Understanding The Influence of Culture on TalkLife
In this post, Sachin Pendse (a Research Fellow at Microsoft Research India) describes his research on cultural differences in how people express themselves when they are feeling distressed on TalkLife. This work is done in collaboration with Yada Pruksachatkun and Amit Sharma.
Through facilitating a form of empowerment through expression, online spaces designed for people to speak openly about their mental health (such as TalkLife) have enabled something rarely seen in the past. Individuals from all over the world, across borders and time zones, are able to cross these boundaries to support one another in the experience of hardship and distress. Speaking about your most intense and distressing experiences can be a deeply personal act, and as we know from past work done in anthropology, doing so is highly influenced by your identity — your race, gender, cultural background, class, and other attributes.
We began our study of how people from around the world use TalkLife to see whether we could use different factors from conversations to predict whether and when someone would say that they feel better during the course of an ongoing conversation. To do this, we created a de-identified dataset of TalkLife conversations where people said “I feel better now!” or “You have a point,” which we called a “moment of change.” Based on attributes from the first posts of the conversation (such as the presence of question marks, the number of words related to mental health used, or how positive or negative the words used are), we tested an algorithm to see if we could predict when someone would say if they felt better.
When running our experiment, we found that we could! And our results (measured in AUC, a commonly used metric for rating the performance of machine learning algorithms) were quite good! We were able to achieve AUCs of around .85, an excellent result.
However, given this past research on how much your expression of your mental health is driven by your identity (what is often called “idioms of distress”), we tried to see whether there would be any change in performance if we used an algorithm fit to conversations that were started by non-Indian users to try to predict when someone would feel better in primarily Indian conversations, and vice-versa. We used Indian users and non-Indian users because we are based in India, and were understandably curious.
Surprisingly for us (but maybe not for a medical anthropologist), there was a significant drop in performance. Algorithms fit to one group and tested on the same group had an AUC of approximately .88, whereas algorithms fit to non-Indian users and tested on Indian users (and vice-versa) had an AUC of approximately .71. This drop in performance shows that people from different communities use similar forms of language (such as punctuation or the positivity of the words used) when expressing if they are feeling better, but that they use this language differently based on identity.
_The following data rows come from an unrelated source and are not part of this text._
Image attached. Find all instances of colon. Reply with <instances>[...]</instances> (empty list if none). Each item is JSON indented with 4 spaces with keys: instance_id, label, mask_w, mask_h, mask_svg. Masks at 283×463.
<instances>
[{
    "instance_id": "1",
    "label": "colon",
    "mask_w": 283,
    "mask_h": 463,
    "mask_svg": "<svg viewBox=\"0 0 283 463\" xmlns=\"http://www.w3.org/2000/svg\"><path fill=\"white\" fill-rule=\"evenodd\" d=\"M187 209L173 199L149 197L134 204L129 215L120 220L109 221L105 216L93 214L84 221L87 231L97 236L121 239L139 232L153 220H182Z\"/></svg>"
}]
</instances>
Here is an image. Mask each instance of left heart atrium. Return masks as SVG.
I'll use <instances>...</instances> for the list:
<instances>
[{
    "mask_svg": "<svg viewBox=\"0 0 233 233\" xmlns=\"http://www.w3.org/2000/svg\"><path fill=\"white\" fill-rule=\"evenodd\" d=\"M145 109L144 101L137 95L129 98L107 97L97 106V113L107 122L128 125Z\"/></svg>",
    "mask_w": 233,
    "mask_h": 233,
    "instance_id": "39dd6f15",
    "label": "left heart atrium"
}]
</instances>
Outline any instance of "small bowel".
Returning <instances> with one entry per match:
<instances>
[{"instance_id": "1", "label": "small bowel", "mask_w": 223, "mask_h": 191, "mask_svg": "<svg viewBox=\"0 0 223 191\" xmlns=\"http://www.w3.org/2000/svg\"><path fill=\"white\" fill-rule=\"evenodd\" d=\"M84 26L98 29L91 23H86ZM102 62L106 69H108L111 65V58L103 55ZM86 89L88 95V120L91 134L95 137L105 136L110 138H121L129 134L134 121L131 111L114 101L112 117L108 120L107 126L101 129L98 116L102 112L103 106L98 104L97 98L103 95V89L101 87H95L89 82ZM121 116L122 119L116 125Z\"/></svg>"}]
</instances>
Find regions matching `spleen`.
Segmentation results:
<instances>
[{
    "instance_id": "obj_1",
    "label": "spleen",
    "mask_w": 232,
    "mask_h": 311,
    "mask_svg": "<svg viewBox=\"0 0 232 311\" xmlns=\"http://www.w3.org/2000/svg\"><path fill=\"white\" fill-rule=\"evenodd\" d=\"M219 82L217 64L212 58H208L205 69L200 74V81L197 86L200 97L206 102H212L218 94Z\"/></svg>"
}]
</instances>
To better understand what these differences were, we did a deeper dive in examining how Indian users expressed themselves on TalkLife by directly comparing their expressions with users who weren’t Indian.
We found that:
Users from India were more likely than the rest of TalkLife to talk about their country of origin in their first post, with a difference of 1.2% and .4% respectively.
Posts from Indian users were less likely to have clinical language in them (such as “panic attack” or “anxiety disorder”) than the rest of TalkLife, with a difference of 14.2% and 22.2% of questions and 6.6% and 8.6% of answers respectively.
Posts from Indian users are more likely to talk about connections to other people (such as feeling alone) than the rest of TalkLife, with the most common words used including references to needing a friend among Indian users, but not among other users.
Indian users are much more likely to seek support from other users from India, with conversations started by Indian users having 16 times more Indian users on them than average.
Drawing on this result, we find that peer support along these identity-based lines is also more successful. Conversations with “moments of change” started by Indians have 10.5 times more Indians than average, whereas conversations without moments of change started by Indians have 6.5 times as many Indians compared to average.
Our work shows that just as expected in offline contexts, when we go online to express how we are feeling, we bring parts of our identity with us. Our work also shows that these differences very deeply matter, both for machine learning algorithms and how we come to support each other.